Israeli Military Intel Chief says US has no quick fix option in Syria.
Former MI chief: U.S. must choose the 'best worst' option in Syria
Amos Yadlin's analysis of U.S. military options in response to alleged chemical attacks in Syria suggests there's no quick fix to removing Bashar Assad or stopping the bloodshed.
By Gili Cohen | Aug. 29, 2013 | 2:38 PM
Former Military Intelligence head Maj. Gen. (ret.) Amos Yadlin says there is currently no military option available to the United States that would bring an immediate end to the bloodshed occurring in Syria and force the ouster of President Bashar Assad.
In a paper published by Yadlin and Avner Golov for the Institute for National Security Studies (of which Yadlin is the director), the two wrote that none of the present options - including continued American restraint - are optimal options, and may even be bad. They claim there is no military option that could quickly remove Assad from power or guarantee a moderate democratic government for the country.
"In light of the understanding that inaction is the worst strategy, immoral, and harms American interests, there is a need to examine what is 'the best worst strategy,'" they explained.
Yadlin was also the former deputy head of the Israel Air Force and the Israel Defense Forces' military attache in Washington. Golov is a researcher at INSS.
The authors describe the concerns facing the United States before taking military action.
First, intervention in the Syrian civil war is opposed to American aspirations to put an end to the wars of the last decade in the Middle East. In addition, such actions would increase the fears of another war in a Muslim country, similar to others the Americans have fought in recent years in Iraq and Afghanistan. Yadlin and Golov say the main concern is that an American military operation would bring with it "unexpected consequences" that would expand the extent of the military operation in Syria and its duration. For example, such an operation against Assad could help strengthen the jihadist organizations fighting the regime.
"Military intervention could possibly bring Washington into direct confrontation with Moscow, and could also provoke a response from Assad's Iranian patron, and open a new front against Iran and Hezbollah, which is already involved in the fighting in Syria," they noted. The authors are of the opinion that Iran and Hezbollah are not interested in an escalation of the situation, but in containing it and preserving the momentum Assad gained after his army's victory at Al-Qusayr last June.
There are six practical possibilities available to the Americans, Yadlin and Golov believe. One does not include a military attack but simply the continued training and supplying of the rebels. The former head of MI says such a strategy would have been appropriate for the conditions that existed up to a few months ago, before the American declaration that the Assad regime used chemical weapons in its own country, and therefore "it does not provide an appropriate response at this point."

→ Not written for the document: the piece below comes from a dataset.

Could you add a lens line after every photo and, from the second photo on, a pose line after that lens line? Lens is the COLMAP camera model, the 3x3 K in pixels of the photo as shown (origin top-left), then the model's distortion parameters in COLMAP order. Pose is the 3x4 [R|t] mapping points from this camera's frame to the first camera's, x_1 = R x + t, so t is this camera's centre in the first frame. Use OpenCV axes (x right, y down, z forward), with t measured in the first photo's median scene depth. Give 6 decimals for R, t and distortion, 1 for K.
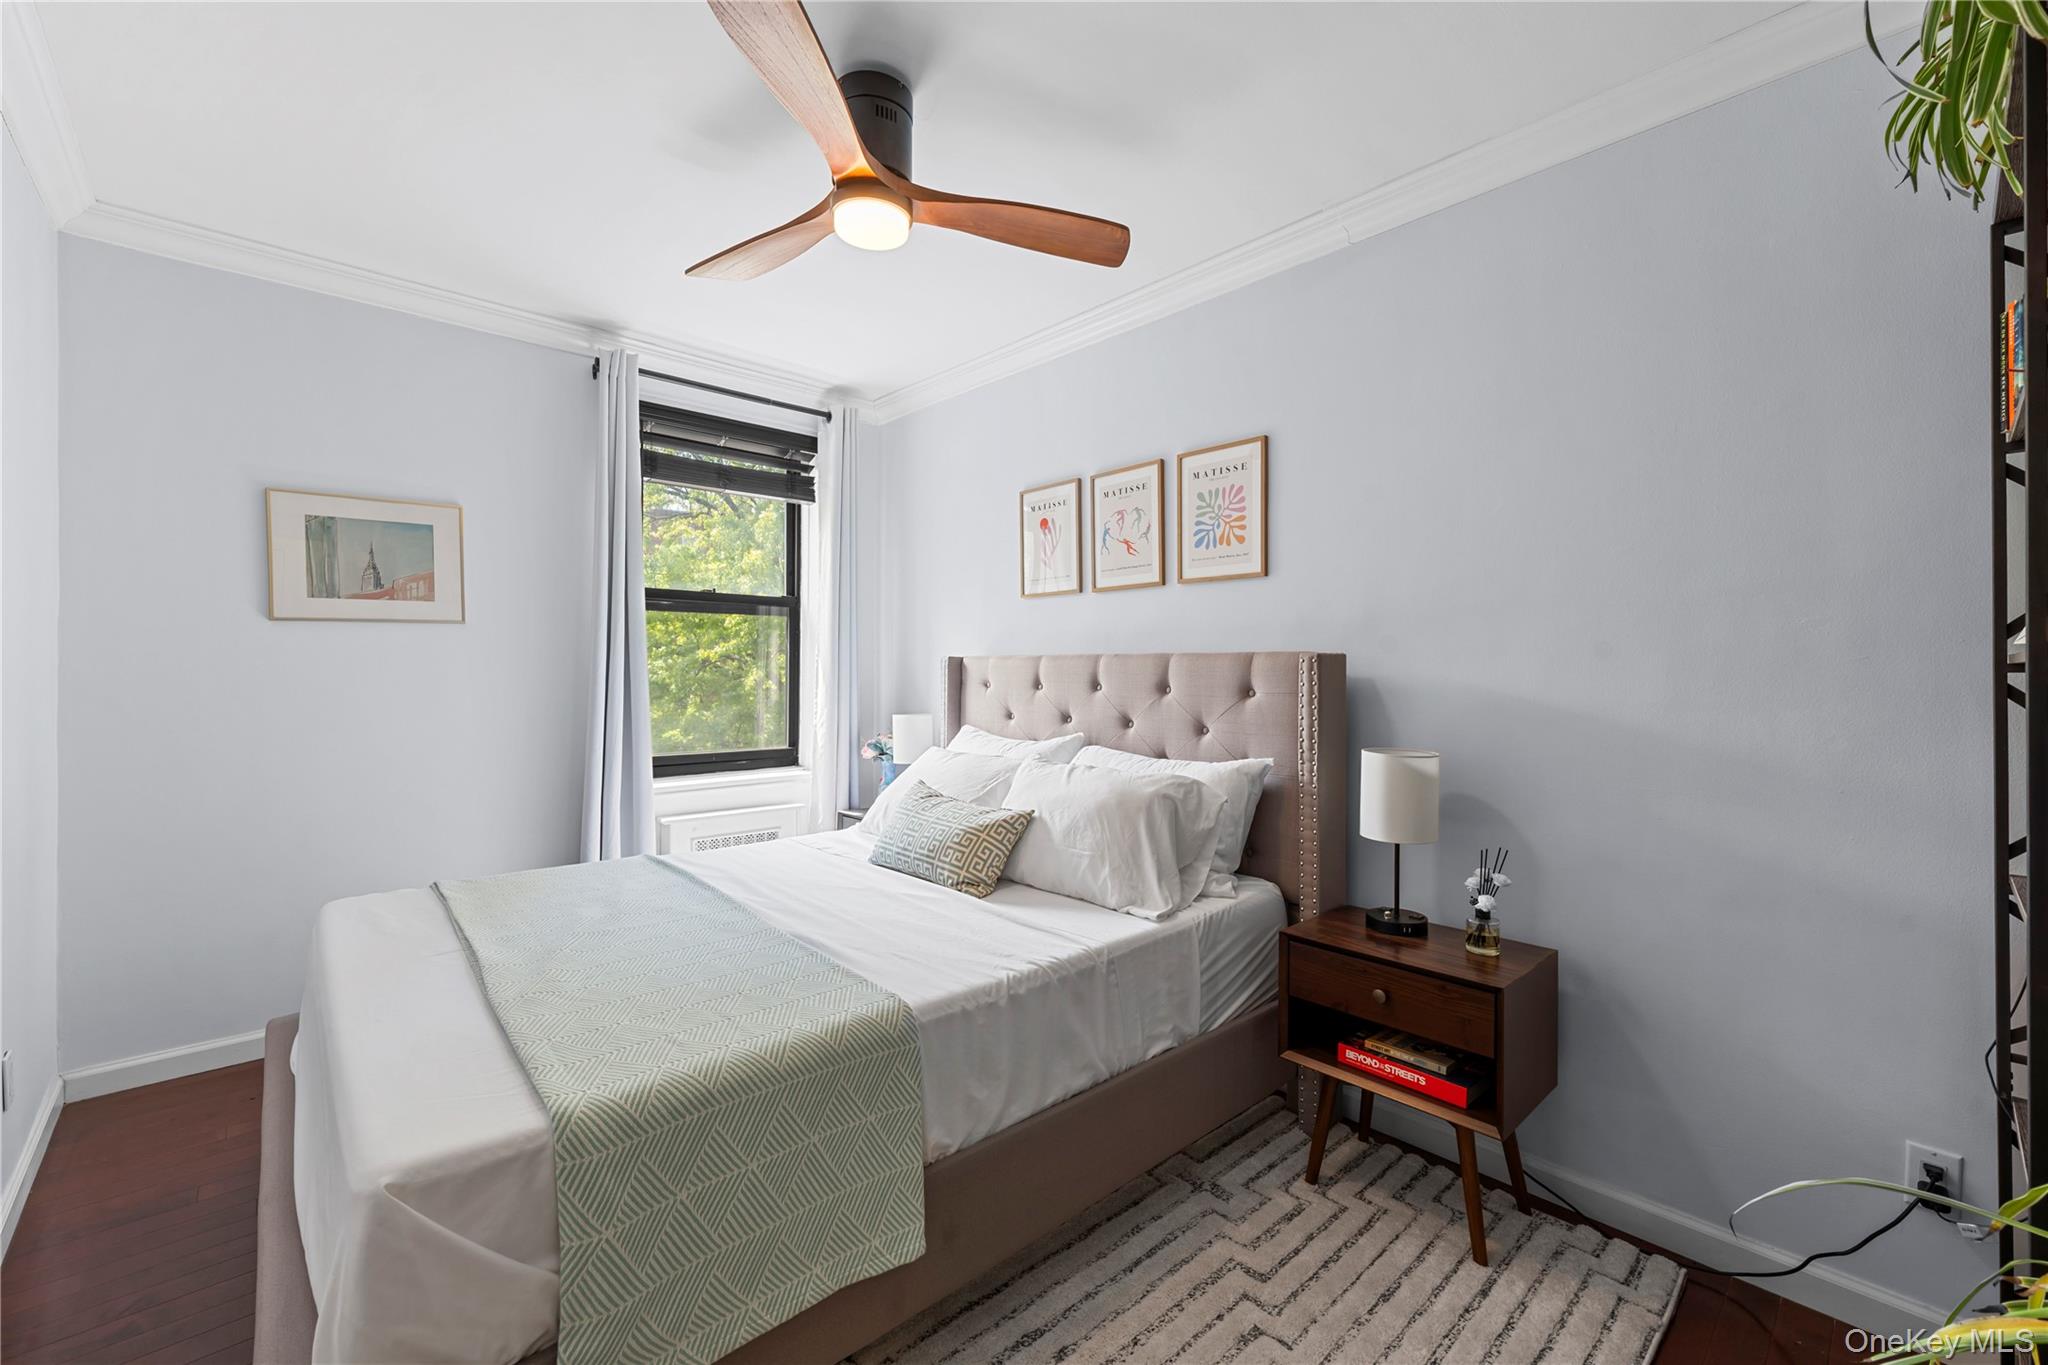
lens RADIAL K [[828.7, 0, 1016.3], [0, 828.7, 676.6], [0, 0, 1]] dist [0.001202, -0.000028]
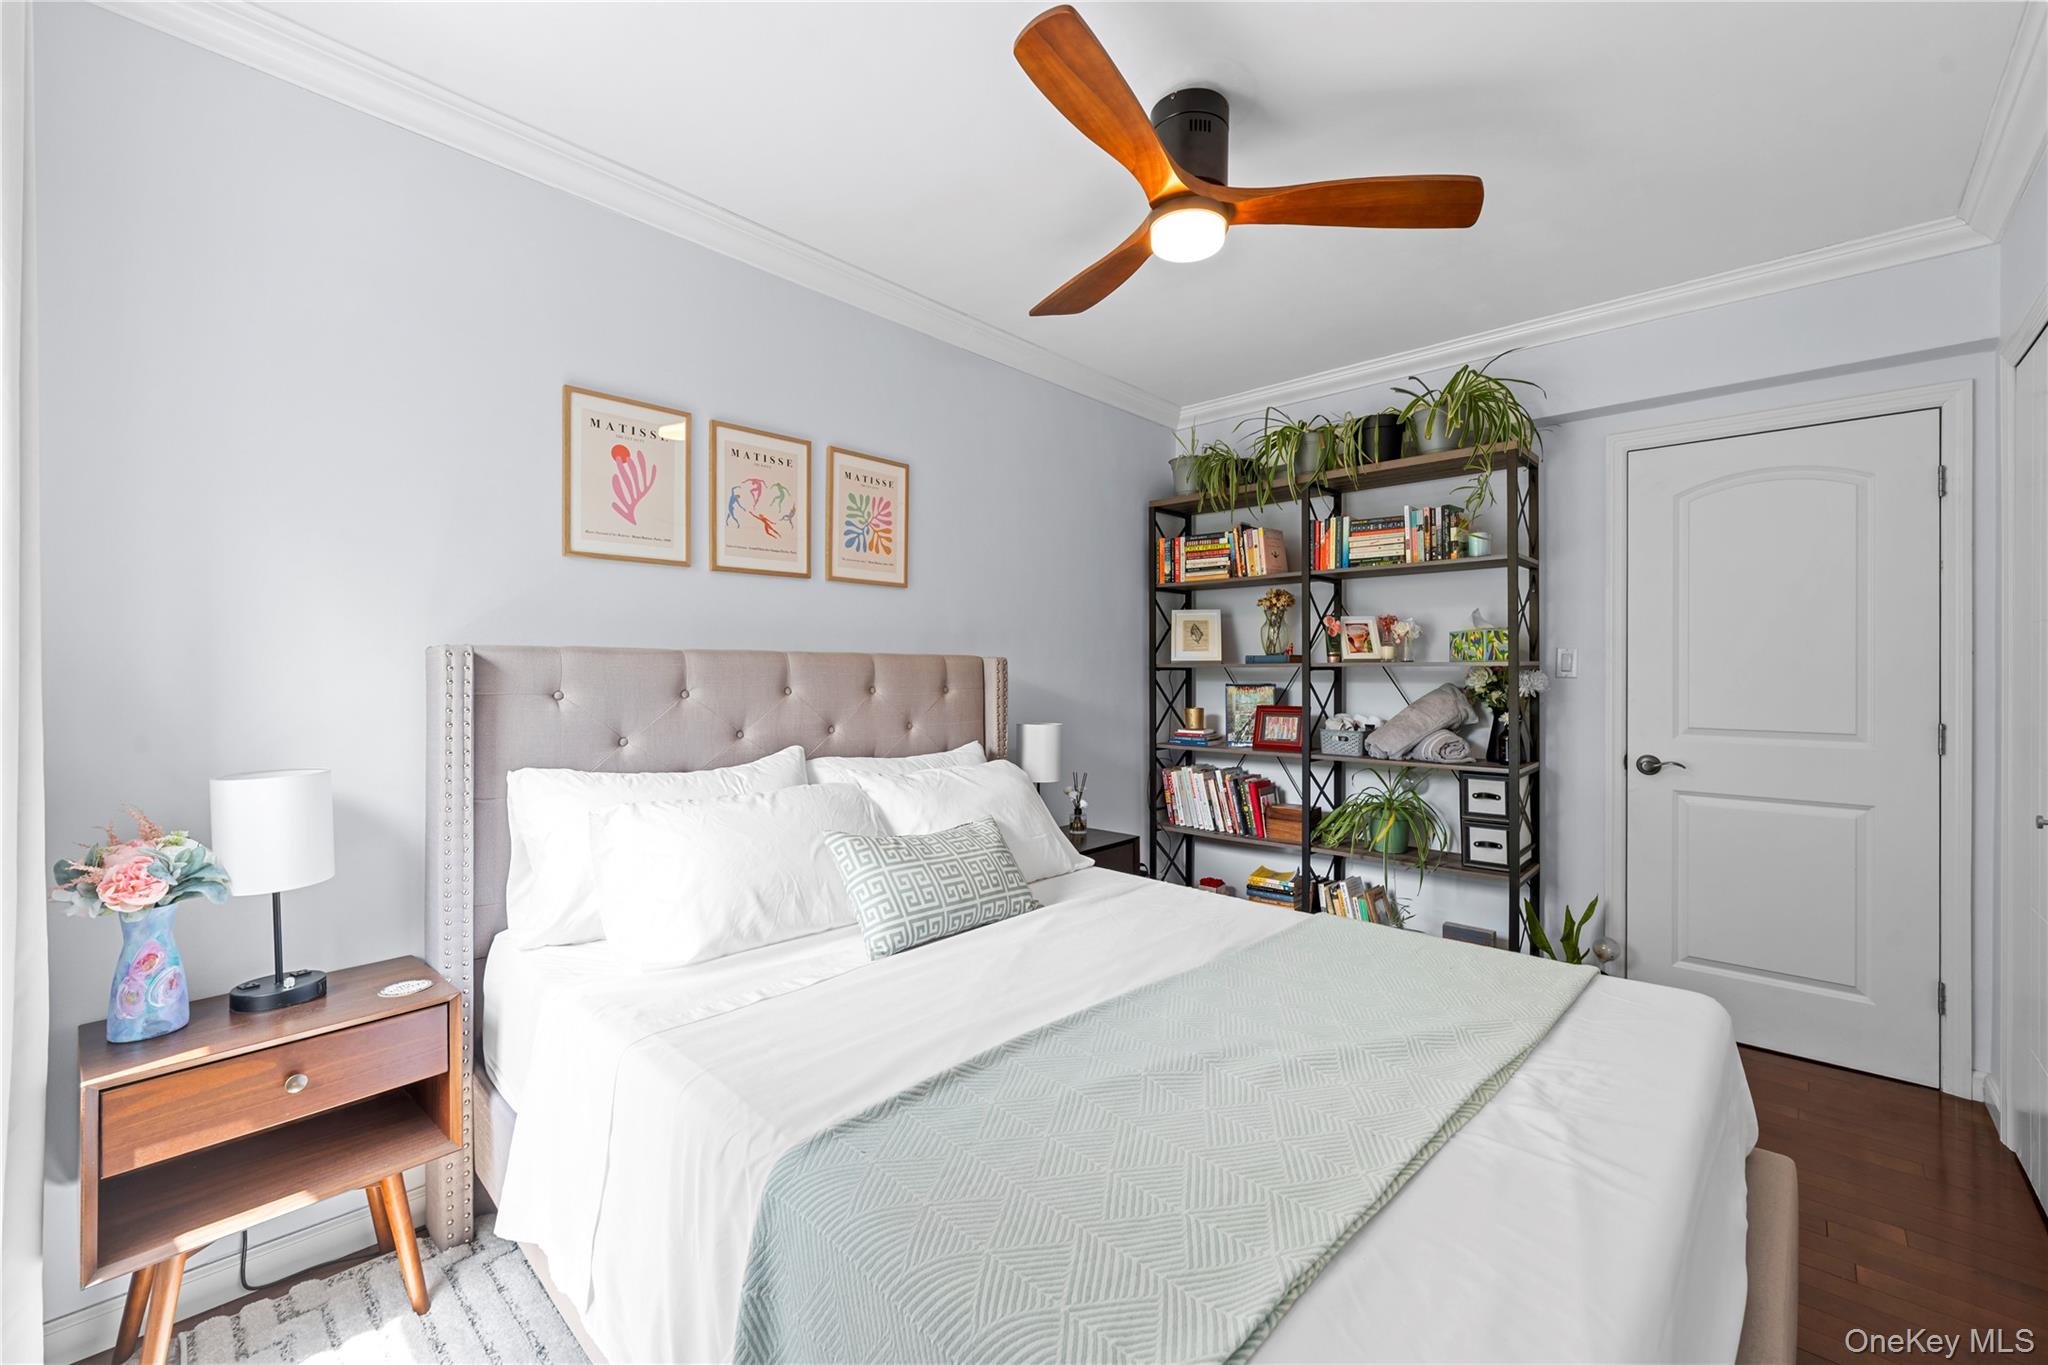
lens RADIAL K [[828.7, 0, 1016.3], [0, 828.7, 676.6], [0, 0, 1]] dist [0.001202, -0.000028]
pose [[-0.082213, -0.016182, 0.996483, -0.799099], [0.003767, 0.999856, 0.016548, -0.015545], [-0.996608, 0.005114, -0.082140, 0.880741]]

They also propose a number of limited military options. One is a pinpoint "punishment" attack, such as an aerial or cruise missile attack against the units that took part in the chemical attack; or an attack against military targets and government assets. Yadlin and Golov call this "a local act of punishment, which does not change the situation in Syria in a significant fashion." This could prevent broader use of chemical warfare, but there is great doubt as to whether it would influence Assad's considerations regarding the ongoing massacre of his own people.
Another possibility is declaring a No-Fly Zone, which could seriously compromise Assad's battle plans, the authors state. If a "No Movement" zone was added to the plan - making certain areas off bounds to all movement of tank and artillery forces - this could, possibly, significantly decrease the harm to civilians. However, the authors note setting up such restricted zones would require long-term intervention, and that would mean significant financial resources.
If the United Sates were to cooperate in the use of allied forces in such a scenario, this could significantly reduce the major disadvantage of such a scenario.
Another possibility is to declare the areas near the Syrian borders with Jordan and Turkey as demilitarized zones and to establish a "humanitarian corridor" in the area. This would allow Jordanian and Turkish troops to protect the areas along their borders.
The United States could also conduct a longer aerial operation that could include a number of attacks on Assad's forces - on air, land and sea. These forces currently enable Assad to maintain his fight against the rebels, but the authors warn that this could cause the Americans to be sucked into the civil war itself.
Another possibility - possibly the most extreme, but the most effective in eliminating the use of chemical weapons, the authors state - is to take physical control of the regime's chemical weapons stores. This would require the use of special forces and having them operate on the ground in Syria "until all the chemical materials were destroyed." However, Yadlin and Golov note, even this option doesn't eliminate the danger of the transfer of chemical weapons to other groups, and it is not clear how the United States would respond in the event of additional use of chemical weapons.
The authors say the analysis of the relevant options available to U.S. President Barack Obama suggests a strategy requiring gradual but direct American intervention. Such a strategy would "change the rules of the game in Syria," in addition to punishing and deterring Assad from additional use of chemical weapons.
The United States should also base its military operation on the broadest possible framework, the authors believe - whether through the UN Security Council or, if that isn't forthcoming, within the framework of cooperation with its allies in the region, including countries such as Turkey, Saudi Arabia, Qatar, Jordan and Israel. Yadlin and Golov even say there is the possibility of including Egypt in such actions in order to improve relations.